So the world envisioned in The Joneses is entirely plausible - and often very funny. In Derrick Borte's dark comedy, triggering a Pavlovian response is what the game is all about.
The Joneses are Kate and Steve (Demi Moore and David Duchovny), who move into an upscale new neighborhood in a toney suburb, where they immediately ingratiate themselves to all their neighbors. Those neighbors, of course, are watching as the moving van disgorges one brilliant piece of home furnishing after another.
Very quickly, Kate, Steve and their teen-age kids, Jenn (Amber Heard) and Mick (Ben Hollingsworth), become the most popular folks in town. Steve is the toast of the country club, with all the newest golf gear, a hot car, the coolest sunglasses and an easy-going line of patter. Kate, meanwhile, is the hostess with the mostest - the most delicious hors d'oeuvres, the most stylish threads, the most generous parties.
Before long, their neighbors are clamoring for tips on how to be like the Jones family. It turns out that it IS possible to keep up with the Joneses - if you've got the cash.
Which, as it turns out, is exactly what the Joneses are there for. They are perfect for a reason: They're a marketing tool. And I won't say anything more than that, because I don't want to give away too much of the film's surprise.

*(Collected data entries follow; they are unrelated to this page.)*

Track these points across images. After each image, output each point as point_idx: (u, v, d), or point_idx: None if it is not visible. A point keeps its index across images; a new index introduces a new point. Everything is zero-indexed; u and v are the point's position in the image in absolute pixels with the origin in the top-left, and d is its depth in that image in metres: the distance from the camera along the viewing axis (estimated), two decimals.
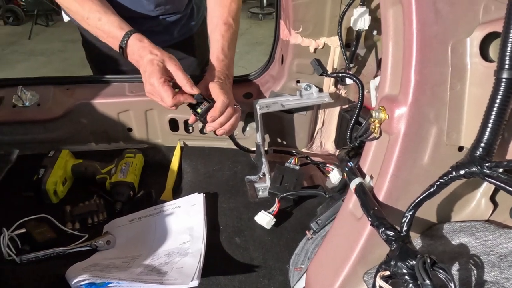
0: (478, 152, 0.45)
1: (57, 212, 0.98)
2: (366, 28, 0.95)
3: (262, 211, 0.96)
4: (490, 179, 0.44)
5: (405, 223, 0.49)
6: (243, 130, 1.23)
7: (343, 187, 0.97)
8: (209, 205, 1.01)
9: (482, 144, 0.45)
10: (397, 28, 0.53)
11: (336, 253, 0.62)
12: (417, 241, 0.57)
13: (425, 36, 0.49)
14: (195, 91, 0.93)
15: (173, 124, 1.21)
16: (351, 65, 1.05)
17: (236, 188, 1.10)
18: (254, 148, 1.17)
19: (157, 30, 1.23)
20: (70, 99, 1.15)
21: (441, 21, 0.48)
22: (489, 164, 0.44)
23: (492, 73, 0.44)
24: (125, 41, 0.93)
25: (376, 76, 1.07)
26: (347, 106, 1.17)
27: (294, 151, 1.25)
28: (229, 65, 1.05)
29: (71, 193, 1.08)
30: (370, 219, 0.51)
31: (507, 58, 0.42)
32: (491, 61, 0.48)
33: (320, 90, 1.13)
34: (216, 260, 0.88)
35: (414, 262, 0.44)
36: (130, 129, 1.20)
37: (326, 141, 1.27)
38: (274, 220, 0.95)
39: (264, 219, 0.95)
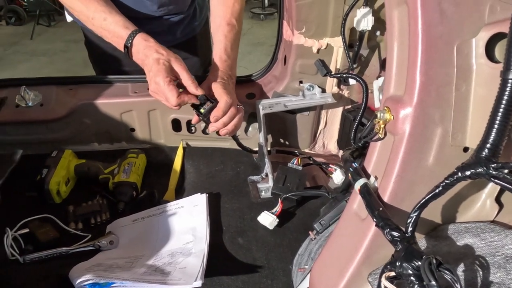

Just say that, when they insinuate themselves into the community, the Jones family causes a ripple effect, in terms of the way their envious, acquisitive neighbors begin competing to have the same lifestyle as the Joneses. Even as they do, however, both their lives and those of the Jones family start to unravel in unexpected ways.
Directed by Borte from a script he co-wrote with Randy Dinzler, The Joneses is sharp-edged, though it eventually writes itself into a corner. But before it reaches its unavoidable conclusion, the film offers many pleasures, most of them darkly comic in nature. Duchovny proves, as he does on every episode of the hilariously randy "Californication," that, with the right material, he's got terrific light-comic timing. He and Moore have a nice chemistry - off-beat, slightly skewed, generally unexpected. Hollingsworth and Heard fill in the spaces nicely, as teens with secrets of their own.
The Joneses is a smart comedy with an agenda that, for the most part, knows what it's about and gets about it. It's not perfect but it's full of surprises.